Sonuç ortada. Her zaman patronlara (sürekli “işveren” deyip aklıyorlar, Engels’in haklı olarak dalga geçtiği gibi, “bu durumda işçiye de ‘işalan’ diyeceğiz” galiba!) her türlü kıyağı geçiyor burjuva hükümetler. İşçilerin, emekçilerin dişleriyle, tırnaklarıyla kazandıkları her türden hak, bir çırpıda ellerinden alınıyor. Kimi zaman açıktan, meydan okur tarzda yapıyor bunu sermaye iktidarları; kimi zaman gizli kapaklı, dolambaçlı yollardan.
Hiçbir hakkın, kazanılmış hiçbir güvencenin kalıcılığı söz konusu değil.
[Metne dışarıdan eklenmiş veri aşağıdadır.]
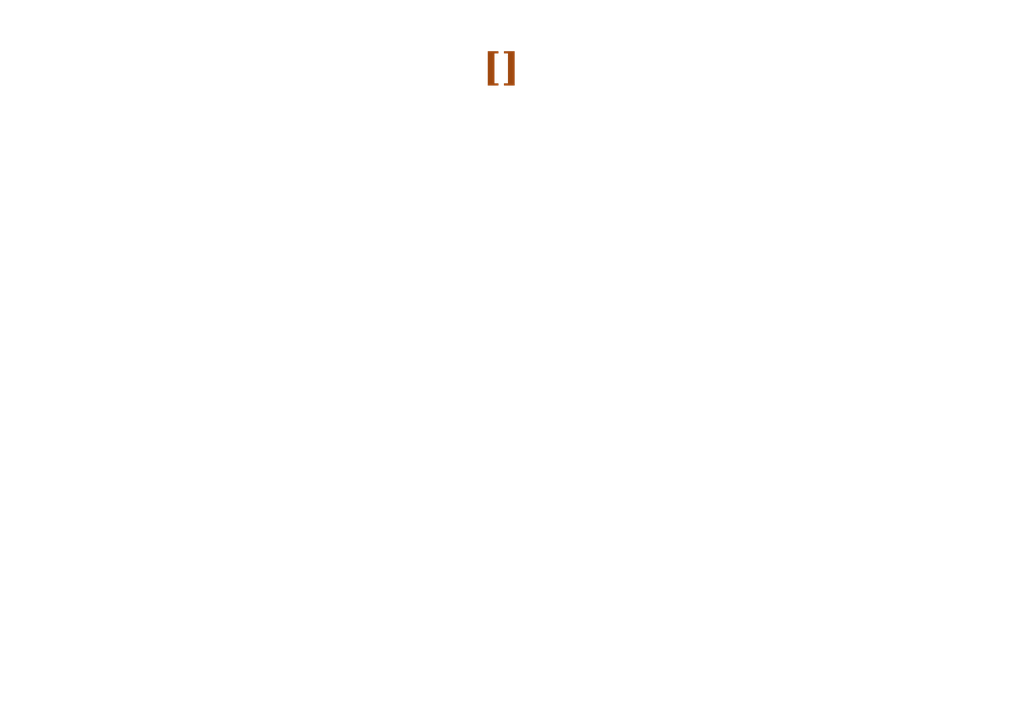
<source format=kicad_sch>
(kicad_sch
	(version 20231120)
	(generator "eeschema")
	(generator_version "8.0")
	(uuid "b7ce2658-0c16-417c-9e64-5f86ab89a607")
	(paper "A4")
	(title_block
		(title "Cell_Sentinel")
		(date "2024-11-05")
		(rev "1.0.0")
	)
	(lib_symbols)
	(text "[${#}] ${SHEETNAME}"
		(exclude_from_sim no)
		(at 147.32 22.352 0)
		(effects
			(font
				(face "Times New Roman")
				(size 8 8)
				(thickness 1.6)
				(bold yes)
				(color 159 72 15 1)
			)
		)
		(uuid "9b459192-d963-4f8c-a4cd-c90cc9dffee1")
	)
)

</source>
Üstelik en sıradan, en temel, en vazgeçilmez, en basit haklarımız için bile dişe diş kavgalara girmemiz gerekiyor. Tıpkı Somalı madencilerin göğüs göğüse mücadele ile sürdürmeye çalıştıkları yürüyüşlerinde olduğu gibi. Çözüm bizzat emeğin iktidarını kurmakta. Her tür haklarımıza sahip çıkmanın anahtarı siyasi iktidara sahip olmakta.